West of the station, Nishi-Shinjuku (西新宿) is dominated by skyscrapers. The one to aim for is the monumental Tokyo Metropolitan Government Building or TMGB (東京都庁), a 400,000-square-metre complex from which the city is administered, designed by Tange Kenzō. The complex – which includes twin 48-storey towers, an adjacent tower block, the Metropolitan Assembly Hall (where the city’s councillors meet) and a sweeping, statue-lined and colonnaded plaza – feels like Gotham City. On the ground floor of the No. 1 Tower you’ll find the excellent Tokyo Tourist Information Centre; free tours of the complex depart from here. Both the towers have observation rooms on their 45th floors; the southern one is preferable as it has a café. It’s worth timing your visit for dusk, so you can see the multicoloured lights of Shinjuku spark into action as the setting sun turns the sky a deep photochemical orange.
Of the area’s other towers, the most visually striking is the new Mode Gakuen Cocoon Tower. This dazzling fifty-storey cross-hatched structure, close to Shinjuku Station, houses a fashion and computer studies college.
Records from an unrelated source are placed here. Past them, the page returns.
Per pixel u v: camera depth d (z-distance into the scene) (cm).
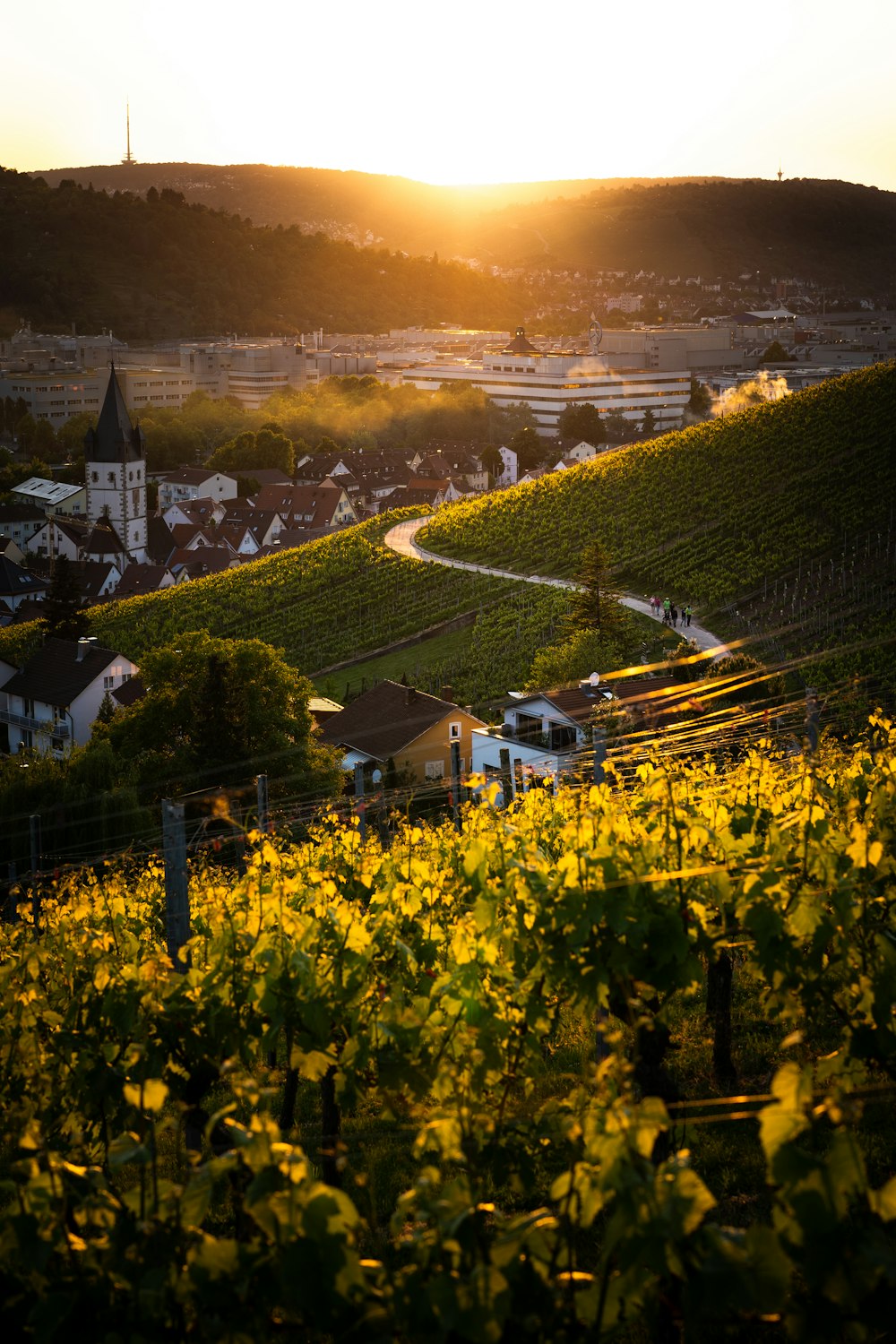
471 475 15788
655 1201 563
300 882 1301
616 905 947
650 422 19325
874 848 954
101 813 3666
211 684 4103
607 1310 586
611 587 7150
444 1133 711
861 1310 557
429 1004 1002
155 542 12688
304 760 4141
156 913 1958
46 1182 680
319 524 13350
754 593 6988
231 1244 614
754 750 1786
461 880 1276
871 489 8375
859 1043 922
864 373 10588
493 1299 568
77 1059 1077
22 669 6391
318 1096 1588
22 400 19775
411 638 7325
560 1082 1325
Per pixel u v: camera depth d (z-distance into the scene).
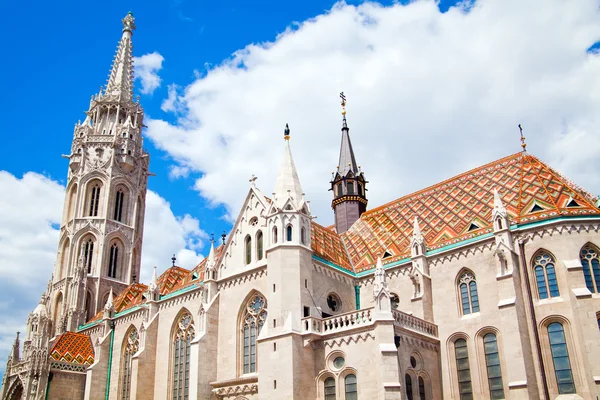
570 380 44.62
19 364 76.69
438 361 51.09
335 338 48.78
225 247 63.56
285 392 47.38
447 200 64.31
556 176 55.19
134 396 64.81
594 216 48.81
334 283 58.34
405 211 68.31
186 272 83.06
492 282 50.62
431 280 54.78
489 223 54.28
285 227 55.59
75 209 101.19
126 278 100.31
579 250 47.84
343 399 46.81
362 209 82.06
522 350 44.97
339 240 69.25
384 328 45.22
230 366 57.31
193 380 56.81
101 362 76.44
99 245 98.50
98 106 111.62
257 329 56.97
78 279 92.38
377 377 44.28
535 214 50.47
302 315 51.41
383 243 64.19
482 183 62.78
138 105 115.50
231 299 60.09
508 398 46.59
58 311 96.56
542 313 47.09
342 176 83.56
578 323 44.84
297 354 48.78
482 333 49.91
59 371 75.00
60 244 102.00
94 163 104.25
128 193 106.44
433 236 58.78
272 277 53.88
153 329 69.38
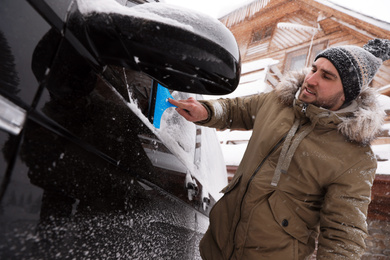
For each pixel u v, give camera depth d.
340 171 1.00
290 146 1.03
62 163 0.51
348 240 0.96
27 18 0.44
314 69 1.08
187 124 1.28
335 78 1.04
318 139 1.03
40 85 0.46
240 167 1.14
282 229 0.97
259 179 1.02
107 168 0.63
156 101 0.93
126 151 0.68
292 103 1.13
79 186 0.54
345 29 9.38
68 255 0.52
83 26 0.53
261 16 11.79
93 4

Still on the station’s west side, squashed up against the tracks running north from the Odakyū department store, is Omoide Yokochō (思い出横丁), meaning “memories alley”. It’s also known as Shomben Yokochō (Piss Alley), a reference to the time when patrons of the area’s many cramped yakitori joints and bars had to relieve themselves in the street for lack of other facilities. Don’t be put off; there are toilets these days and the alley remains a cheap and atmospheric place to eat and drink. Enjoy it while you can, as there’s talk of redeveloping the area. A pedestrian tunnel at the southern end of the alley provides a short cut to the east side of Shinjuku Station.
Golden Gai renaissance
Intellectuals and artists have rubbed shoulders with Kabukichō’s demimonde since just after World War II in the tiny bars of Golden Gai (ゴールデン街). For decades, this hugely atmospheric warren of around 150 drinking dens has teetered on the brink of oblivion, the cinderblock buildings under threat from both property developers and from their own shoddy construction.
Recently, though, Golden Gai seems to be undergoing a mini-renaissance as a new generation of bar masters and mistresses takes over some of the shoebox establishments. Most bars continue to welcome regulars only (and charge exorbitant prices to anyone else), but with several places now posting their table and drink charges outside the door, gaijin visitors don’t need to risk being fleeced rotten.
Champion, at Golden Gai’s main entrance off Shiki-no-michi, has no cover charge and all drinks are a bargain ¥500. The catch? You have to endure tone-deaf patrons crooning karaoke for ¥100 a song. Punk rockers will get more of a kick from Hair of the Dogs (¥800 cover charge), marked by a Sex Pistols poster on the door and a thudding soundtrack of rebellious music inside. Another possibility is Albatross G (cover charge ¥300), a dark and slightly sleazy sister bar to the arty Albatross in Omoide Okochō.